Some of the breaking off is as big as a house or bus and you can hear the glacier booming all day...(Side note) the natives call it white thunder and it sounds like thunder as they crack and then fall... Of course if it all melted at once there would be floods until the water reaches its level but the waterways all lead to the ocean. When dealing with a body of water as big as the Pacific Ocean, is it possible to actually raise the level of the Ocean more than a few inches...
Nearly all of the icecap at the south pole sits on land, and it is miles thick. A lot of ice (but not all) at the north pole also sits on land, and that is very thick, as well.
If it were all to melt into the oceans at once, it would have an effect on sea levels, but by how much is anybody's guess.
The reason those towns near the glacier calving don't become swamped, is because as big as those chunks of ice are, they're infinitesimally small, compared to the volume of the ocean water they're falling into. The amount they raise the sea level isn't even measurable.
THANKS THANKS.
Yeah.
The Chinese are great on publicity for their doings. Should be very interesting, indeed.
Here’s what I found on a search from one of the first sites that came up. Seems to sound about right from other things I recall:
The main ice covered landmass is Antarctica at the South Pole, with about 90 percent of the world’s ice (and 70 percent of its fresh water). Antarctica is covered with ice an average of 2,133 meters (7,000 feet) thick. If all of the Antarctic ice melted, sea levels around the world would rise about 61 meters (200 feet). But the average temperature in Antarctica is -37°C, so the ice there is in no danger of melting. In fact in most parts of the continent it never gets above freezing.

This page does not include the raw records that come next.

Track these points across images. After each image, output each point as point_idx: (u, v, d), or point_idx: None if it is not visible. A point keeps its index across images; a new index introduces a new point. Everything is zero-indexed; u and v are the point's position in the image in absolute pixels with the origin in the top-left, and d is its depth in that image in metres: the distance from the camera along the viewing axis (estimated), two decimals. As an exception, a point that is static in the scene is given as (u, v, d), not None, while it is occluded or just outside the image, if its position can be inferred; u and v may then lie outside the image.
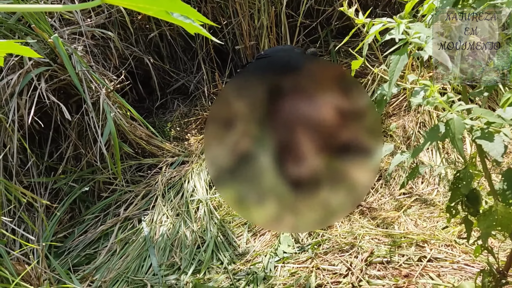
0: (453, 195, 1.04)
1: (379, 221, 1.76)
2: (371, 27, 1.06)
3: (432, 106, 0.77)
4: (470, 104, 0.84)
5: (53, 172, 1.91)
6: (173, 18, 0.64)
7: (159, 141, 2.23)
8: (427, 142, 0.80)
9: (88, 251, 1.76)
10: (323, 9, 3.12)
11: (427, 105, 0.77)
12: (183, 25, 0.66)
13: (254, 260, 1.64)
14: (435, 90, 0.76)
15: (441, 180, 1.94)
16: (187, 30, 0.68)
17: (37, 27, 1.56)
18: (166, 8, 0.60)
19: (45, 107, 1.80)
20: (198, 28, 0.67)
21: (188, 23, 0.64)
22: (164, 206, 1.91)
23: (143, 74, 2.91)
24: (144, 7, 0.58)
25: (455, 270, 1.43)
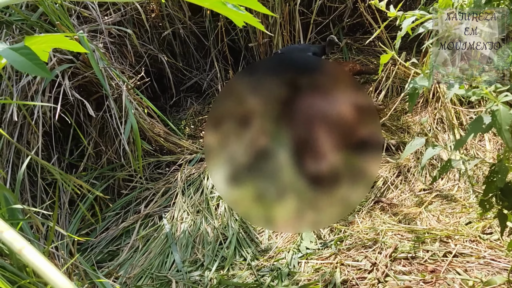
0: (487, 189, 1.04)
1: (401, 217, 1.76)
2: (403, 21, 1.06)
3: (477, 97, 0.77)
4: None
5: (75, 169, 1.92)
6: (228, 10, 0.64)
7: (177, 138, 2.24)
8: (471, 134, 0.80)
9: (110, 248, 1.77)
10: (335, 6, 3.12)
11: (473, 96, 0.77)
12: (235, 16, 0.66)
13: (277, 256, 1.64)
14: (482, 81, 0.76)
15: (461, 176, 1.93)
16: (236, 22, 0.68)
17: (61, 24, 1.57)
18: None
19: (66, 105, 1.81)
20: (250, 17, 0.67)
21: (241, 14, 0.65)
22: (184, 203, 1.92)
23: (157, 72, 2.92)
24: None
25: (481, 265, 1.43)
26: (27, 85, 1.58)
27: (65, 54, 1.68)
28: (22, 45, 0.62)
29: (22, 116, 1.62)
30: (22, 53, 0.62)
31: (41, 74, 0.60)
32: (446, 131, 2.17)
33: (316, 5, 2.91)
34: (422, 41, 2.62)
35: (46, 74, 0.61)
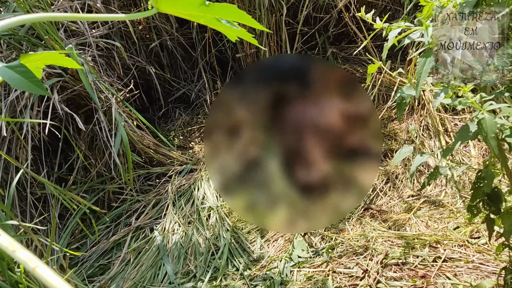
0: (474, 194, 1.06)
1: (390, 223, 1.78)
2: (389, 32, 1.09)
3: (463, 106, 0.79)
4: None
5: (64, 183, 1.91)
6: (223, 26, 0.66)
7: (167, 150, 2.24)
8: (458, 142, 0.83)
9: (101, 262, 1.75)
10: (320, 17, 3.17)
11: (459, 105, 0.79)
12: (229, 32, 0.68)
13: (269, 266, 1.65)
14: (467, 90, 0.78)
15: (448, 181, 1.97)
16: (230, 37, 0.70)
17: (50, 39, 1.57)
18: (221, 15, 0.61)
19: (54, 119, 1.80)
20: (244, 32, 0.69)
21: (235, 30, 0.66)
22: (175, 214, 1.91)
23: (145, 83, 2.92)
24: (197, 15, 0.60)
25: (470, 269, 1.45)
26: (16, 100, 1.57)
27: (54, 68, 1.67)
28: (18, 63, 0.63)
29: (10, 131, 1.61)
30: (18, 71, 0.62)
31: (38, 91, 0.61)
32: (432, 137, 2.21)
33: (302, 15, 2.95)
34: (406, 49, 2.68)
35: (43, 91, 0.61)
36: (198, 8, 0.57)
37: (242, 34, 0.66)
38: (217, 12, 0.59)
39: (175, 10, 0.58)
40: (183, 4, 0.57)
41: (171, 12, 0.59)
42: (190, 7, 0.57)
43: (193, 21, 0.61)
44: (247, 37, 0.66)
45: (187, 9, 0.58)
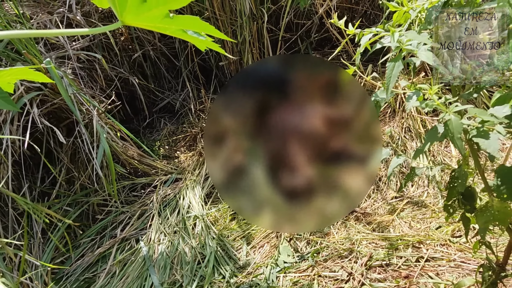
0: (449, 194, 1.09)
1: (375, 225, 1.80)
2: (361, 38, 1.11)
3: (429, 109, 0.81)
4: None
5: (47, 197, 1.89)
6: (189, 36, 0.67)
7: (151, 160, 2.24)
8: (427, 144, 0.85)
9: (87, 275, 1.74)
10: (302, 23, 3.20)
11: (426, 107, 0.81)
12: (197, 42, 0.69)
13: (255, 272, 1.65)
14: (433, 93, 0.80)
15: (430, 182, 2.00)
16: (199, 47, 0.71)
17: (28, 53, 1.56)
18: (185, 27, 0.63)
19: (35, 133, 1.79)
20: (212, 43, 0.70)
21: (202, 40, 0.68)
22: (161, 224, 1.91)
23: (129, 94, 2.92)
24: (163, 27, 0.61)
25: (452, 268, 1.48)
26: (-5, 115, 1.57)
27: (33, 82, 1.67)
28: (-14, 80, 0.63)
29: (-10, 146, 1.60)
30: (-15, 87, 0.63)
31: (8, 107, 0.61)
32: (414, 139, 2.24)
33: (284, 22, 2.99)
34: (387, 52, 2.72)
35: (13, 107, 0.62)
36: (162, 20, 0.58)
37: (209, 44, 0.67)
38: (181, 24, 0.60)
39: (140, 23, 0.59)
40: (147, 17, 0.58)
41: (136, 24, 0.60)
42: (155, 20, 0.58)
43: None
44: (213, 47, 0.67)
45: (151, 21, 0.59)
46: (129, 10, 0.56)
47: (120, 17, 0.56)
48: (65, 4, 2.17)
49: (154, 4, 0.56)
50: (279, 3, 3.02)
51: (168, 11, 0.58)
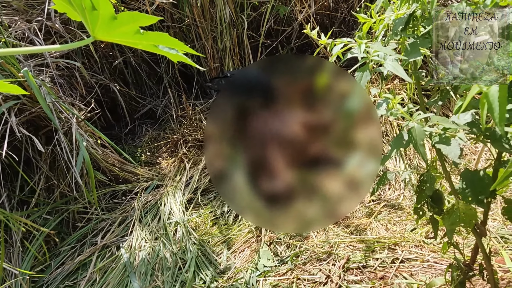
0: (419, 197, 1.13)
1: (353, 228, 1.84)
2: (333, 47, 1.15)
3: (395, 117, 0.85)
4: (427, 113, 0.93)
5: (26, 205, 1.88)
6: (160, 50, 0.70)
7: (132, 167, 2.24)
8: (393, 150, 0.89)
9: (67, 283, 1.73)
10: (282, 29, 3.25)
11: (391, 116, 0.85)
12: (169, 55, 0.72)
13: (236, 277, 1.68)
14: (396, 102, 0.84)
15: (406, 185, 2.05)
16: (172, 59, 0.74)
17: (6, 62, 1.56)
18: (155, 42, 0.65)
19: (14, 141, 1.78)
20: (184, 57, 0.73)
21: (174, 54, 0.71)
22: (142, 231, 1.92)
23: (110, 101, 2.92)
24: (134, 42, 0.63)
25: (425, 268, 1.52)
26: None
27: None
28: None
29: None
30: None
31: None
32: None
33: (264, 28, 3.03)
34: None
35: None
36: (133, 36, 0.61)
37: (180, 58, 0.70)
38: (151, 40, 0.63)
39: (112, 38, 0.62)
40: (119, 33, 0.60)
41: (108, 39, 0.62)
42: (126, 36, 0.61)
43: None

At the other end of the world, the North Pole, the ice is not nearly as thick as at the South Pole. The ice floats on the Arctic Ocean. If it melted sea levels would not be affected.
There is a significant amount of ice covering Greenland, which would add another 7 meters (20 feet) to the oceans if it melted. Because Greenland is closer to the equator than Antarctica, the temperatures there are higher, so the ice is more likely to melt.
But there might be a less dramatic reason than polar ice melting for the higher ocean level — the higher temperature of the water. Water is most dense at 4 degrees Celsius. Above and below this temperature, the density of water decreases (the same weight of water occupies a bigger space). So as the overall temperature of the water increases it naturally expands a little bit making the oceans rise.